MS : J’imagine même qu’il doit exister de très nombreux auteurs en devenir qui ne connaissent pas tous les mécanismes éditoriaux, tous les orages, et qui doivent être étonnés de ne pas avoir reçu de réponse six mois après l’envoi d’un manuscrit.

SB : Oui. Quand on reçoit un texte, on n’est pas toujours en capacité de le lire sur le moment. Maintenant je reçois beaucoup de manuscrits et je ne peux pas tout lire et de donner une réponse rapidement. Tout se décale aussi en fonction du programme que l’on a. Tout est en parallèle. Et il n’y a pas que ça. Faire parler d’un livre à sa sortie prend aussi beaucoup de temps. Il y a toute une part de communication à prendre en compte. Les Éditions des Instants existent depuis un an alors, évidemment, c’est difficile de se faire largement connaître. Mais ça ne s’est pas passé trop mal. J’ai été étonné. Même en termes de recensions. Beaucoup de personnes se sont intéressées à nous, déjà, du moins plus que je n’aurais pensé. Il arrive même maintenant qu’on nous demande des livres pour des recensions. Je vois que c’est en train de bouger, que ça prend un peu. L’autre élément, je pense, c’est que des personnes reconnaissent et aiment quelque chose dans notre travail. Ce n’est pas simplement pour nous faire plaisir, bien sûr, je crois qu’ils apprécient les textes que nous proposons. Pour moi, l’une des étapes suivantes, c’est de faire connaître la maison d’édition à un plus large public possible.

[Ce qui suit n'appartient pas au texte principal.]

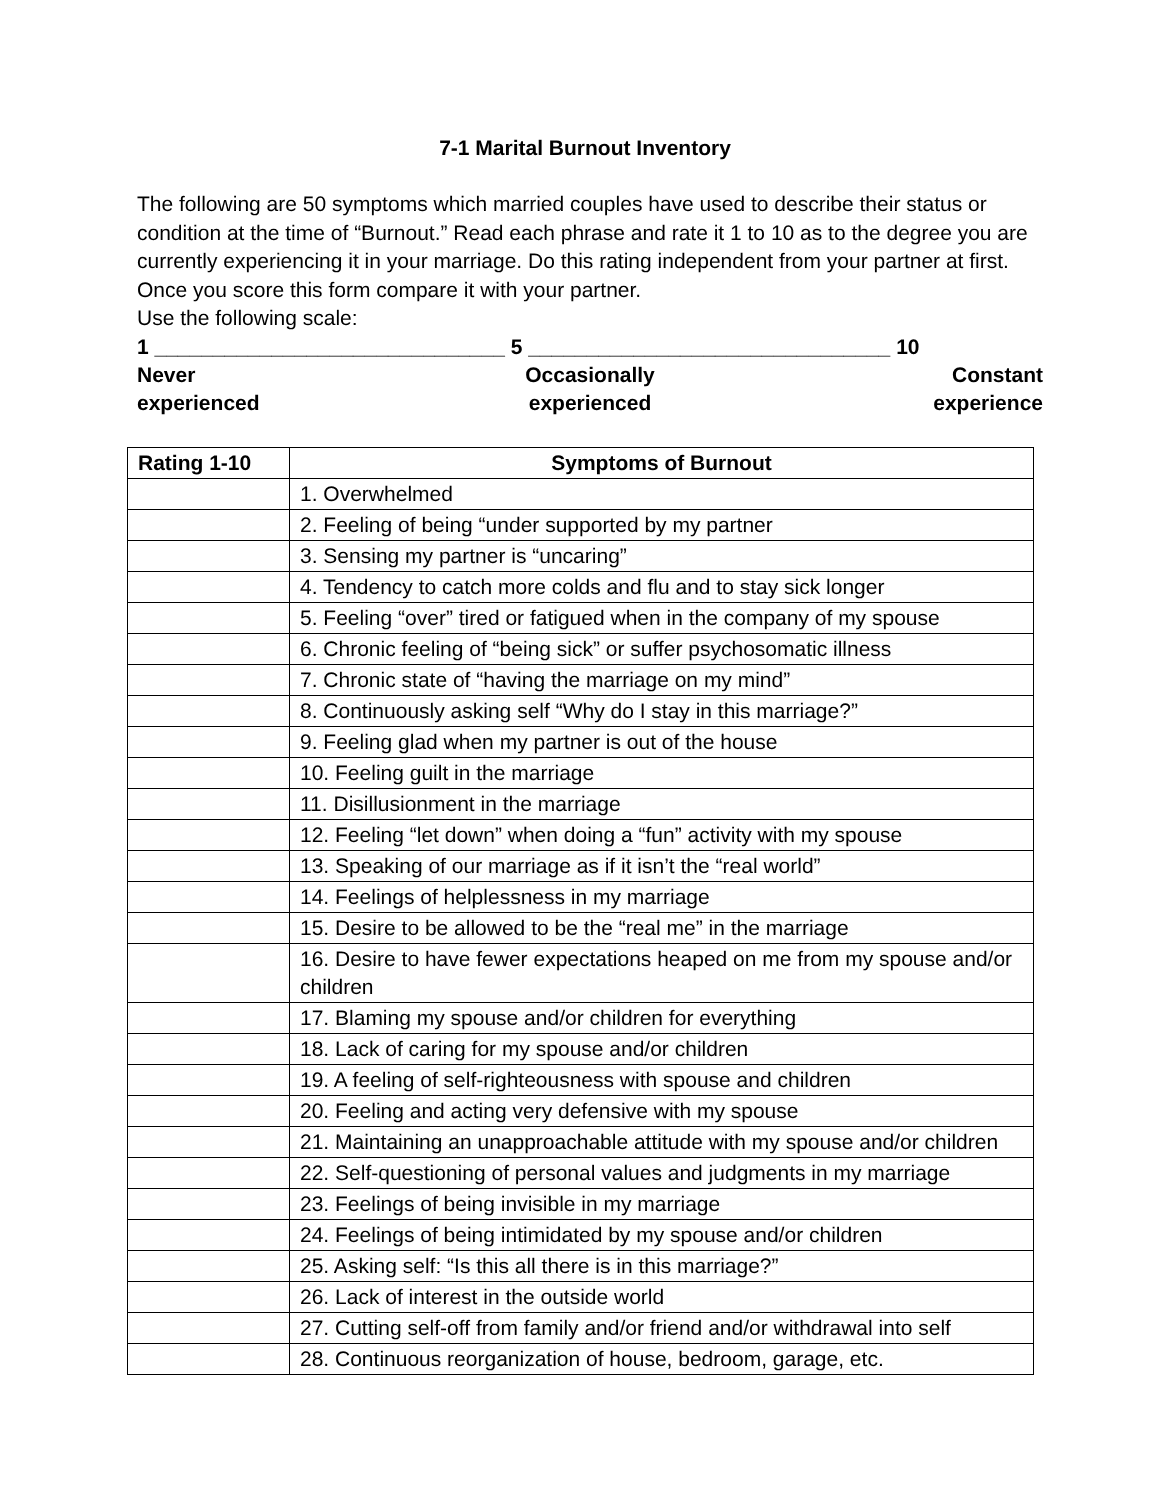7-1 Marital Burnout Inventory
The following are 50 symptoms which married couples have used to describe their status or condition at the time of “Burnout.” Read each phrase and rate it 1 to 10 as to the degree you are currently experiencing it in your marriage. Do this rating independent from your partner at first. Once you score this form compare it with your partner.
Use the following scale:
1 ______________________________ 5 _______________________________ 10
Never
experienced
Occasionally
experienced
Constant
experience
| Rating 1-10 | Symptoms of Burnout |
| --- | --- |
| | 1. Overwhelmed |
| | 2. Feeling of being “under supported by my partner |
| | 3. Sensing my partner is “uncaring” |
| | 4. Tendency to catch more colds and flu and to stay sick longer |
| | 5. Feeling “over” tired or fatigued when in the company of my spouse |
| | 6. Chronic feeling of “being sick” or suffer psychosomatic illness |
| | 7. Chronic state of “having the marriage on my mind” |
| | 8. Continuously asking self “Why do I stay in this marriage?” |
| | 9. Feeling glad when my partner is out of the house |
| | 10. Feeling guilt in the marriage |
| | 11. Disillusionment in the marriage |
| | 12. Feeling “let down” when doing a “fun” activity with my spouse |
| | 13. Speaking of our marriage as if it isn’t the “real world” |
| | 14. Feelings of helplessness in my marriage |
| | 15. Desire to be allowed to be the “real me” in the marriage |
| | 16. Desire to have fewer expectations heaped on me from my spouse and/or children |
| | 17. Blaming my spouse and/or children for everything |
| | 18. Lack of caring for my spouse and/or children |
| | 19. A feeling of self-righteousness with spouse and children |
| | 20. Feeling and acting very defensive with my spouse |
| | 21. Maintaining an unapproachable attitude with my spouse and/or children |
| | 22. Self-questioning of personal values and judgments in my marriage |
| | 23. Feelings of being invisible in my marriage |
| | 24. Feelings of being intimidated by my spouse and/or children |
| | 25. Asking self: “Is this all there is in this marriage?” |
| | 26. Lack of interest in the outside world |
| | 27. Cutting self-off from family and/or friend and/or withdrawal into self |
| | 28. Continuous reorganization of house, bedroom, garage, etc. |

MS : Concernant la distribution, j’ai été très étonné puisque par chez moi, en banlieue, j’ai trouvé les Portraits de pessimistes (de Paul-Armand Challemel-Lacour). Les ouvrages se diffusent en dehors de la sphère parisienne et des réseaux sociaux, c’est une excellente chose qui présage de toucher justement un plus large public !

SB : Oui. Le diffuseur/distributeur travaille dans toute la France et en Belgique. C’est un peu compliqué avec mon diffuseur pour l’instant, c’est un peu mon point noir. Mais il faut voir avec le temps… Aussi, il y a toute une partie de la relation avec les libraires qu’il faut instaurer et c’est un aspect qui prend aussi beaucoup de temps, que l’on doit faire en plus, et qui est très important.

MS : Revenons au rôle de l’éditeur. Jean-Marie Laclavetine disait : « Être éditeur, c’est avant de tout savoir dire non. » Qu’en penses-tu ? Dis-tu beaucoup non depuis que tu as fondé les Éditions des Instants, que la maison se fait connaître et que tu reçois beaucoup de manuscrits ?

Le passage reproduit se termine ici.